_Questions_
**a.** In the passage on American Football, what topics did Kinsella sing about once the band's topics shifted?
**b.** Output the part of the passage on American Football starting with "When the band" and going on through "suffering from it.", copying it exactly.
**c.** Finish out the next part of the passage on American Football, continuing from the point where it stops.

When the band got back together in 2014, it seemed less like a normal comeback than like the return of a myth that had long since become bigger than the people who originally created it. “At this age – in your early twenties – your world is only as big as your previous experiences,” Kinsella said today. “Back then, life consisted of hanging out with friends or experiencing a relationship or two. Now everything has become much bigger.” The life. But also the suffering from it.
With “LP2” they wrote another classic American football album that continued the spirit of the early days. It wasn’t until “LP3” from 2019 that American Football finally broke away from their own past. The sound opened up audibly, became wider, more atmospheric, almost shoegaze-like in places. The delicate guitar lines remained, but now seemed less like an expression of youthful insecurity than like the echo of lived experience. At the same time, the topics also shifted. Kinsella now sang about divorce, alcohol, mental health crises and getting older. And now the “LP4”. Something slipped there.

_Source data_

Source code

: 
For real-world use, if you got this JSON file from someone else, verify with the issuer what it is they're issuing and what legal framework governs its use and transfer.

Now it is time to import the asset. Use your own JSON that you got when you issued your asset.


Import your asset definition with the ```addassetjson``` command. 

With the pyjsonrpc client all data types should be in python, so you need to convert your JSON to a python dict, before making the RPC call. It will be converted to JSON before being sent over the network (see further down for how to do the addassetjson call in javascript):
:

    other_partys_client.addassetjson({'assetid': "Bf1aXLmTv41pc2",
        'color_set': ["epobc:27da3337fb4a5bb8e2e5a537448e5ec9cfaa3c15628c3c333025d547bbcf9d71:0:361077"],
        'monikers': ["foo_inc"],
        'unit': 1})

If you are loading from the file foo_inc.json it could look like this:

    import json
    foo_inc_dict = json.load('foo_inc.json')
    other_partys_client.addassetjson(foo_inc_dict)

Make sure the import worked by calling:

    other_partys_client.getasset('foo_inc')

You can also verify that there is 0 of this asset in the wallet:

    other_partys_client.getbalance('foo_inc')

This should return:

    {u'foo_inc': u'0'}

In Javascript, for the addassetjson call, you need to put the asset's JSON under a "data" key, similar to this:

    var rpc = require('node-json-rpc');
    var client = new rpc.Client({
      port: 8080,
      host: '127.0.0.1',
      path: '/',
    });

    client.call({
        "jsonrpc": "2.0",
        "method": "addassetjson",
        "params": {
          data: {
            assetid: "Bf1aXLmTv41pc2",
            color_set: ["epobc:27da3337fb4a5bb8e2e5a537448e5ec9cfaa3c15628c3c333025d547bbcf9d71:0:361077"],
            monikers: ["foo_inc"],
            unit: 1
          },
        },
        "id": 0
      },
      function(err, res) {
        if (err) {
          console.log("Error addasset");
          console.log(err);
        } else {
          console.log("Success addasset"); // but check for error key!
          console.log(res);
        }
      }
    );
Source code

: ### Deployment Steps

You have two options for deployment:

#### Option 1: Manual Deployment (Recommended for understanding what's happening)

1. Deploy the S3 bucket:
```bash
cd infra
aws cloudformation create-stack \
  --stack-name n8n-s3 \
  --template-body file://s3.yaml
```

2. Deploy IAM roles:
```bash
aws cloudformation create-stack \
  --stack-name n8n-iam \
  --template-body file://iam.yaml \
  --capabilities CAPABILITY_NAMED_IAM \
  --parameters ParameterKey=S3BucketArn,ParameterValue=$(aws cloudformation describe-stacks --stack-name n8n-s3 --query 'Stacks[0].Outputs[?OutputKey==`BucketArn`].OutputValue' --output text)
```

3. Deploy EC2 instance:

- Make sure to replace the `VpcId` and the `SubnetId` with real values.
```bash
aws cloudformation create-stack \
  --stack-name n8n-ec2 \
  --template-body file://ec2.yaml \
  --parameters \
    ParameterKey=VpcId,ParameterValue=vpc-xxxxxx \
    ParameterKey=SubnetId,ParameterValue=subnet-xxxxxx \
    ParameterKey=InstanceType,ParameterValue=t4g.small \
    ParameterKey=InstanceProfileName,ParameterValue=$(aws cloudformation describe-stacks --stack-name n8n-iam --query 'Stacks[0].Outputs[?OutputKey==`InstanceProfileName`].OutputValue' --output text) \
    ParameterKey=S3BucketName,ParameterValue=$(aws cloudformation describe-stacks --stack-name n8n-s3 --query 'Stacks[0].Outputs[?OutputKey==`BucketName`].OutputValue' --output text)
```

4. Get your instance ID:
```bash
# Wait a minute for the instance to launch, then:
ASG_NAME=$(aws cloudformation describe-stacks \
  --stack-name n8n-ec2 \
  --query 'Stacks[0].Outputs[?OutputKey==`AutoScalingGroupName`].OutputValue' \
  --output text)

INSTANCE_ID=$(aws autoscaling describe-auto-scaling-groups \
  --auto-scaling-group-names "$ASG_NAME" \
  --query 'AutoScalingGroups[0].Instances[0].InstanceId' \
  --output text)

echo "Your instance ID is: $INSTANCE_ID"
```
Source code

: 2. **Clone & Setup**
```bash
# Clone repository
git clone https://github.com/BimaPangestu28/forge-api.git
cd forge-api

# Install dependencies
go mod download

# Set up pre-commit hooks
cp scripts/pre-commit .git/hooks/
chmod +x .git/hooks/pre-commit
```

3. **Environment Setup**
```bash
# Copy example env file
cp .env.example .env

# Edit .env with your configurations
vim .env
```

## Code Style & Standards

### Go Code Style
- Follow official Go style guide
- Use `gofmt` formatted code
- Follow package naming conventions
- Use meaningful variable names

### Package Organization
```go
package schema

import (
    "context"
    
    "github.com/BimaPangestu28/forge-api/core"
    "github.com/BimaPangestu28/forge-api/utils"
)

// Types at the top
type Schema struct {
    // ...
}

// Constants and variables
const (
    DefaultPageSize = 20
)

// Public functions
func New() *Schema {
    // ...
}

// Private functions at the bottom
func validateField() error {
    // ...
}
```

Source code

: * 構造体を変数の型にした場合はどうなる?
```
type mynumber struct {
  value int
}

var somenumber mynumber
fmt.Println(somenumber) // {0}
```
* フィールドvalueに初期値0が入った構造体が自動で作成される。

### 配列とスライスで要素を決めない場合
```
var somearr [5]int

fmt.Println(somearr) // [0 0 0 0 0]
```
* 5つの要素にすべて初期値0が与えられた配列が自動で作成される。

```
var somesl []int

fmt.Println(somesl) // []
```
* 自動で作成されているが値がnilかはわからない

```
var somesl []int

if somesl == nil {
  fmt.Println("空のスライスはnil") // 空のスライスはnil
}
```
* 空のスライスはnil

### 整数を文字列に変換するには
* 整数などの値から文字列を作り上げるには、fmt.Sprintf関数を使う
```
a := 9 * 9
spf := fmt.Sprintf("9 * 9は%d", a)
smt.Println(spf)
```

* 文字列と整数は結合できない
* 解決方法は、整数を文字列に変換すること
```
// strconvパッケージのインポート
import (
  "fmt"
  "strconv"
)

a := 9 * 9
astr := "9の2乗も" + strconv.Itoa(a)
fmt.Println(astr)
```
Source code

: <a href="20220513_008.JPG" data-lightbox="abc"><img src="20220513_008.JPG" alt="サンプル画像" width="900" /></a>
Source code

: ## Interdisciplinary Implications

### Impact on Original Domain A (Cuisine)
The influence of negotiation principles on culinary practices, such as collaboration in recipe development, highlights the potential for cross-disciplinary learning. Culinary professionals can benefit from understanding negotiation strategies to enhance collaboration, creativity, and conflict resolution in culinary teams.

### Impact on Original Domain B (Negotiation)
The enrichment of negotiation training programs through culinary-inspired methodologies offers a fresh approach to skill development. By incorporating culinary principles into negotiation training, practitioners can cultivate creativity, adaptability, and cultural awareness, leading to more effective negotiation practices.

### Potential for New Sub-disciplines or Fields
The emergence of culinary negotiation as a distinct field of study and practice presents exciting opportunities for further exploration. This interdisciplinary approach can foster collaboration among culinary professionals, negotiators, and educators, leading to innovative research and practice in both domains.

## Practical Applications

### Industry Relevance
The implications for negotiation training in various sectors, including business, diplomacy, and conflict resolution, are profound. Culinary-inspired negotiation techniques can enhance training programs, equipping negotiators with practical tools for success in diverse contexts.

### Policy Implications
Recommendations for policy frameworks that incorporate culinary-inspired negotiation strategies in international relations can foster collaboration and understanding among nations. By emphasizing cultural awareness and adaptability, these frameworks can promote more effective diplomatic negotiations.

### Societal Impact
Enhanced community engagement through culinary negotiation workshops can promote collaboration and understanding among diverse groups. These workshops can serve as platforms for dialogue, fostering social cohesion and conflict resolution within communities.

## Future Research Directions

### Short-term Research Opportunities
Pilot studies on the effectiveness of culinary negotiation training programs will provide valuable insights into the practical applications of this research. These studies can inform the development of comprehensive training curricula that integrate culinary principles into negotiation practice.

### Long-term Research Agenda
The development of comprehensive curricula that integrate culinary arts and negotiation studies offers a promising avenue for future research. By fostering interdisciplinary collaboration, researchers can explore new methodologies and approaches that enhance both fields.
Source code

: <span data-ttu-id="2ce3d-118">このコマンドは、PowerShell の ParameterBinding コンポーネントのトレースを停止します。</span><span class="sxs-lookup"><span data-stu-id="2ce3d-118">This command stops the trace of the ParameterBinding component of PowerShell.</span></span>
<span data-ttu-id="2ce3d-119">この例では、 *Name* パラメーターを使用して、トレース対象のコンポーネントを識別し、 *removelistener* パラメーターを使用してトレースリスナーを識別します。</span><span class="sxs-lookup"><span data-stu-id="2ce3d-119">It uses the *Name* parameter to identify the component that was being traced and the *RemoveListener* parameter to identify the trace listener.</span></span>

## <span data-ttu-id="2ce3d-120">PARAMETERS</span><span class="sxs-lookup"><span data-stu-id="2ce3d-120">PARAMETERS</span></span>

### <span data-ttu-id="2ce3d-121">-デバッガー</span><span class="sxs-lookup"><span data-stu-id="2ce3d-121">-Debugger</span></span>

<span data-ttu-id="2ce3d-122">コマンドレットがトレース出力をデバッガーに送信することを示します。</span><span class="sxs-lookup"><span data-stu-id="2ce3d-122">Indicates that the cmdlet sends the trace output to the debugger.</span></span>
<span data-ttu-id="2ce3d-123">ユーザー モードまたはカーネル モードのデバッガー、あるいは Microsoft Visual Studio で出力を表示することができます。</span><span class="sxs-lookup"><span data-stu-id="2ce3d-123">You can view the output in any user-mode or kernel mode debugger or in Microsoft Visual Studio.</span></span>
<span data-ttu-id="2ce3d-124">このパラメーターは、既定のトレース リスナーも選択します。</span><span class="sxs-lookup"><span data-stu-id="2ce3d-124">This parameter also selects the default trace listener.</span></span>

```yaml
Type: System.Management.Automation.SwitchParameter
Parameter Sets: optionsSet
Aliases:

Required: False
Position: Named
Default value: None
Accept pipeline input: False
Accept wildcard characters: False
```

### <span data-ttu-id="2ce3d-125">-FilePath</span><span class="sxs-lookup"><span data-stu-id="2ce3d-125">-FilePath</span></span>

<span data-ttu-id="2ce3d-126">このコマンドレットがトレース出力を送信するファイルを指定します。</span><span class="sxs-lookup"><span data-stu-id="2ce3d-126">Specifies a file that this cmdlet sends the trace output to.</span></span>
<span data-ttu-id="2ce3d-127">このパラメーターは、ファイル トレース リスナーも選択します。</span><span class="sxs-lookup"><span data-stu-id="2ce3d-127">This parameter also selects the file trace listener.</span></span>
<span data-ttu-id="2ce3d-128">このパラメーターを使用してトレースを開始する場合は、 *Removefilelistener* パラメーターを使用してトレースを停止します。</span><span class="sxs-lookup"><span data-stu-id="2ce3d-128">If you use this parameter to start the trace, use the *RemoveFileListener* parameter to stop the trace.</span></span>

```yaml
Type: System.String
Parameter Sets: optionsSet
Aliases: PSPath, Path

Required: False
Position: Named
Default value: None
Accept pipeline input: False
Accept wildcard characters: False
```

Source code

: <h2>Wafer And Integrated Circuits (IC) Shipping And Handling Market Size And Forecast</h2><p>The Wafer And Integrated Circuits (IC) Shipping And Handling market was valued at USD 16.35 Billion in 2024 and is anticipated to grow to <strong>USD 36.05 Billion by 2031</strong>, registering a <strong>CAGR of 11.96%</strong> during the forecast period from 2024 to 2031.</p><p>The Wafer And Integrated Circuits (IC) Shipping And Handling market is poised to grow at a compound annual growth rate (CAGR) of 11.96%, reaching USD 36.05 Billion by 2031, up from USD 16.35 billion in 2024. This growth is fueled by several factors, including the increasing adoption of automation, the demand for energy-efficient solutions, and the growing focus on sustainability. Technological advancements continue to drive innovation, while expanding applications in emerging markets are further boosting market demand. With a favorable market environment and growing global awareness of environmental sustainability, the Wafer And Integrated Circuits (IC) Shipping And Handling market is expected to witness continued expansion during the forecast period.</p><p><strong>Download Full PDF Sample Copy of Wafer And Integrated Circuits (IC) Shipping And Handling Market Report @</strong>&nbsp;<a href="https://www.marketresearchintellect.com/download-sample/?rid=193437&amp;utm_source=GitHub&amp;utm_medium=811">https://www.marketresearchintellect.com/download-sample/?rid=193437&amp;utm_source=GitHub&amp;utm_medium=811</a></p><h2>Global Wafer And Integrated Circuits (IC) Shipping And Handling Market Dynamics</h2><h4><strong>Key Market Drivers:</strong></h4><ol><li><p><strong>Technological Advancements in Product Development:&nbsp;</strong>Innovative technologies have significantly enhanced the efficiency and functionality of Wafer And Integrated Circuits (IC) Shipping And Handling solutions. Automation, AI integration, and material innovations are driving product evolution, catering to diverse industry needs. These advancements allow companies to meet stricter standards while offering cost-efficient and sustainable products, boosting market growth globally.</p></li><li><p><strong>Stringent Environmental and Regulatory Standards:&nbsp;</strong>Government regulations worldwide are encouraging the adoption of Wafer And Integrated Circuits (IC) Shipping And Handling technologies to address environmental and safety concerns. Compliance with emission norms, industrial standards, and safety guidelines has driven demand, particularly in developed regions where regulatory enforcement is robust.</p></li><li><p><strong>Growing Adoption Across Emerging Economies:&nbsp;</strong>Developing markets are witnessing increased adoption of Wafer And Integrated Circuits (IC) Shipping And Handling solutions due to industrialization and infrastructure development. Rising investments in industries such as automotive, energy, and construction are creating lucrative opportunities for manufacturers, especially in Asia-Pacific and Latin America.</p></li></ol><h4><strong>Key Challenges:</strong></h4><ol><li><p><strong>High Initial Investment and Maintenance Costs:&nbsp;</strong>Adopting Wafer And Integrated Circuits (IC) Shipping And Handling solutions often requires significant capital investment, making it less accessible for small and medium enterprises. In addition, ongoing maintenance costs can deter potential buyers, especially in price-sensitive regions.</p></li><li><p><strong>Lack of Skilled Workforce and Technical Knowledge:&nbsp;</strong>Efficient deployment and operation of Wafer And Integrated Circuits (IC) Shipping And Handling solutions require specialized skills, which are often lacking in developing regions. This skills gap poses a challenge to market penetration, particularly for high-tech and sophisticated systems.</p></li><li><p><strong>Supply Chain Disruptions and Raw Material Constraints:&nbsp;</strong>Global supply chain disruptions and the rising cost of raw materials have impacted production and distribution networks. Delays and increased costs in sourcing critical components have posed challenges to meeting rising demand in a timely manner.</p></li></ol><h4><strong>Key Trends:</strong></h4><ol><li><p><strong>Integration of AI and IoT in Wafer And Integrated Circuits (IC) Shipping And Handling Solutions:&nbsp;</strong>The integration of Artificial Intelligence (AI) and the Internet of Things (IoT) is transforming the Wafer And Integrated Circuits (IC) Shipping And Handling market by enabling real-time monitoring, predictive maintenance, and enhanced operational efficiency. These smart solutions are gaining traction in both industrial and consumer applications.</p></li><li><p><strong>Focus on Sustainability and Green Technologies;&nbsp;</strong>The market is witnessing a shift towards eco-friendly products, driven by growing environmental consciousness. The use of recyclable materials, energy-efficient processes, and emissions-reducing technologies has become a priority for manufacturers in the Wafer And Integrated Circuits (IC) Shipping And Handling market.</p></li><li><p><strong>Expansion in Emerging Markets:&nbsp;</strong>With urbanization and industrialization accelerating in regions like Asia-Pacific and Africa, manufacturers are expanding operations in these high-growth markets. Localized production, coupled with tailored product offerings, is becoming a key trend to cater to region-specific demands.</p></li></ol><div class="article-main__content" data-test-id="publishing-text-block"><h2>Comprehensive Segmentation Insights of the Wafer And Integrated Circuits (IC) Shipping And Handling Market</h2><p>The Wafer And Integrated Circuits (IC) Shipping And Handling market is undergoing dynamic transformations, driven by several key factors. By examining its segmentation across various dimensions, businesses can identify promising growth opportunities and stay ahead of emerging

_Results for each task_
**a.** Divorce, alcohol, mental health crises and getting older.

**b.**
When the band got back together in 2014, it seemed less like a normal comeback than like the return of a myth that had long since become bigger than the people who originally created it. “At this age – in your early twenties – your world is only as big as your previous experiences,” Kinsella said today. “Back then, life consisted of hanging out with friends or experiencing a relationship or two. Now everything has become much bigger.” The life. But also the suffering from it.

**c.**
A lot has happened. A global pandemic, divorces within the band. American Football itself also separated again and yet came back together again. “But it was never a conscious decision to suddenly want to make a darker album,” shrugs Kinsella. It was probably suddenly just there. Maybe that’s because it’s not just our own world that has become more complex. But also the world that surrounds Kinsella.
“Now everything seems to be getting darker and darker. Some days I wake up and I’m completely consumed by my own feelings. Other days I feel more strongly about the state of the whole world or what other people are going through. Both are difficult,” admits Kinsella, who has found an expression for this suffering in his songs. An expression that the band wants to keep as real as possible. Perhaps this is precisely why American football still generates a strange form of closeness to this day. Their songs never seemed like perfect constructions. They often sounded more like thoughts that hadn’t yet been fully sorted.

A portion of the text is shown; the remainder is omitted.